Yeah, maybe it was more than okay.
“Okay, everything’s in from the car. My stuff’s in the guest bedroom.” Raegan stood in the center of Kate’s living room, hands on her hips, gaze scanning the space. “Your poor plants. You didn’t have anybody come water them while you were away?”
“I watered them that week I came back when Breydan was in the hospital.” Kate shuffled on her crutches to the couch. Man, what a relief it’d be to get the plaster off her leg. This hobbling thing was getting old.
“And that was nearly two months ago. Your whole place needs a sprucing up.” Raegan ran one finger through the dust covering the fireplace mantel.
“Good thing I brought a little sister home with me, then, huh.” Her old couch whined as she settled in, and what was that crinkling underneath her?
“So between leaving Maple Valley and now, we’ve determined that in the next two weeks I will be your housekeeper, cook, chauffeur—”
“Don’t forget laundress. Isn’t laundress a great word?” She pulled a wrinkled paper out from underneath her.
“—and errand girl. Anything else I should be doing in all the gobs of free time I’m obviously going to have?” Sarcasm laced Raegan’s tone.
“Well, you could finally talk to me about Bear.” She unfolded the paper.
“Off-limits, Kate. Besides, it’s not like you’ve been chatty about Colton.”
To Gil. The words on the paper stared back at her. The dedication page from her book. The one Colton had torn out and wadded up. A familiar ache swiveled through her.
That and his voice from the night they’d sat in the big green house in Maple Valley, when he’d told her he knew she could write another book.
And Dad, calling her a romantic and assuring her a wounded heart just might b
e a good sign.
“Hey, where’d my laptop end up, Rae?”
“Kitchen table, I think. Need it?”
Kate set the creased page on the couch beside her and nodded. “I feel like doing a little writing.”
19
Four months ago Kate had called this big green house magical.
And she just might be right.
“Which color, Colton?”
Raegan pointed to three streaks of beige paint on the otherwise white wall of the oversized living room. Or what would be a living room once he’d bought furniture and restained the hardwood floor and filled it up with people. “What do you mean which color? They’re all the same, aren’t they?”
Seth passed between Colton and Raegan, carrying two cans of varnish.
“No, they’re not the same.” Raegan rolled her eyes and pointed from brushstroke to brushstroke. “This one’s On the Rocks. This one’s Buff. And this one’s Creamy Beige.”
“I still say they all look the same. You pick.”
She turned back to the wall with an overdone sigh. “Men.”
He grinned and turned a full circle in the room. Seth and Ava were varnishing the ornate wooden banister leading upstairs, and Bear was sanding away the last of the grooves in the floor—while managing to avoid Raegan. Hmm, wonder what that is about?

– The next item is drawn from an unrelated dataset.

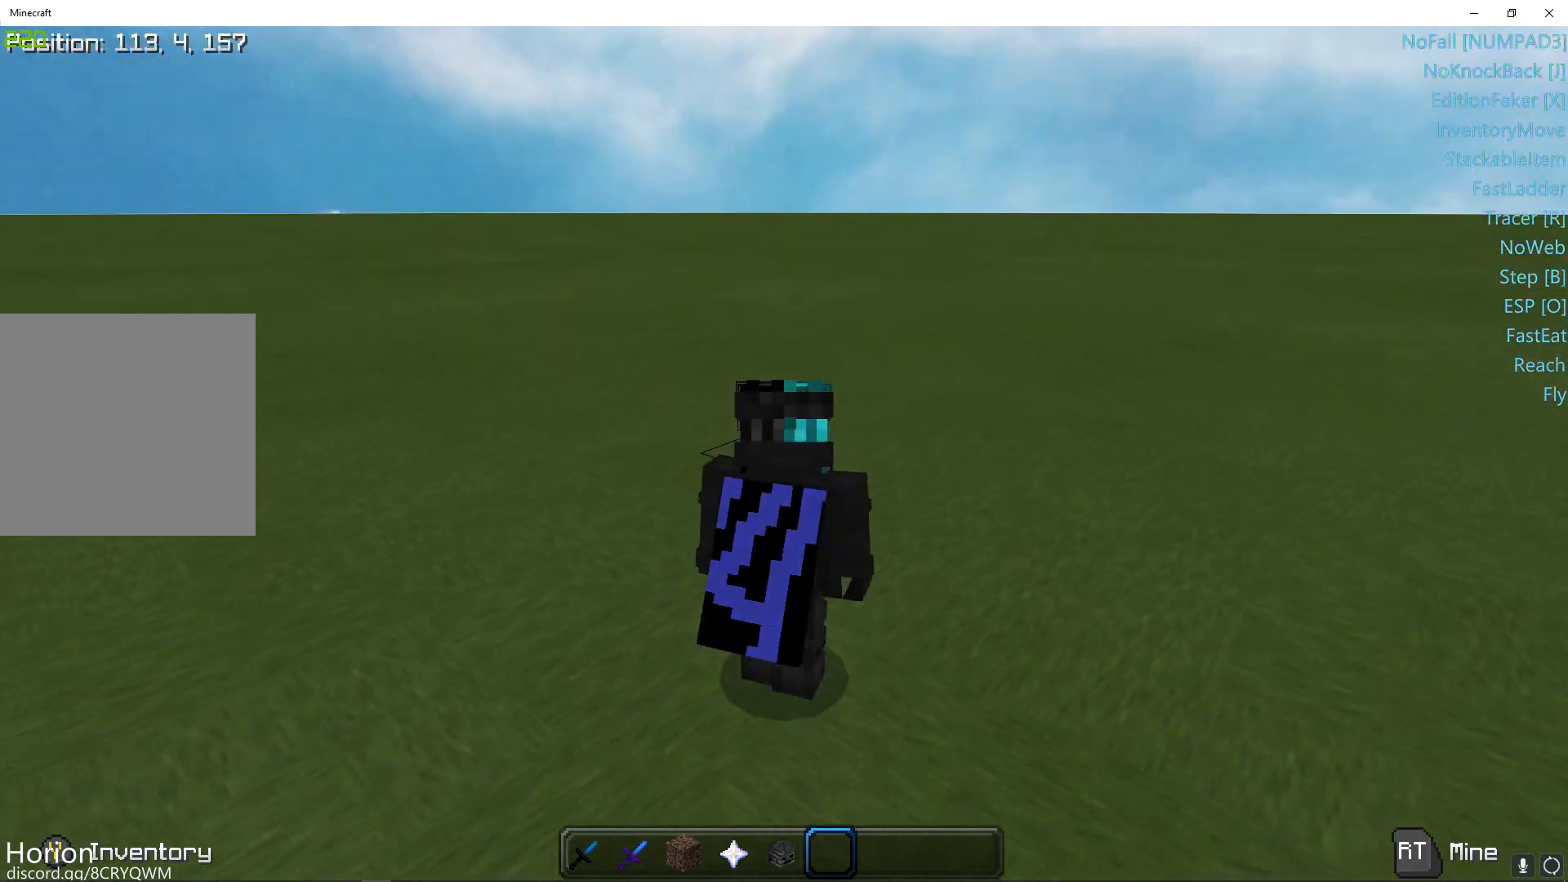
{"buttons": [], "left_stick": "down", "right_stick": "left", "events": [[183, "right_stick", "left"], [250, "left_stick", "center"], [417, "left_stick", "down"]]}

And somewhere Webster was supposed to be collecting dinner orders. It was the least Colton could do, provide an evening meal for the people who’d given up yet another winter weeknight to help him renovate the house on Water Street.
Parker House. A home for young men transitioning from foster care to independence.
Had such a good ring to it.
He’d asked God for his eleven inches.
And in reply had been given the gift of a calling.
“You know, one of these days you’re going to have to let us tell Kate.”
Raegan. She’d abandoned her wall and now stood beside him, arms folded. He’d been surprised when he returned to Maple Valley in early January to see the streaks of pink gone from her hair. She’d seemed subdued at first—and not entirely overjoyed to see him.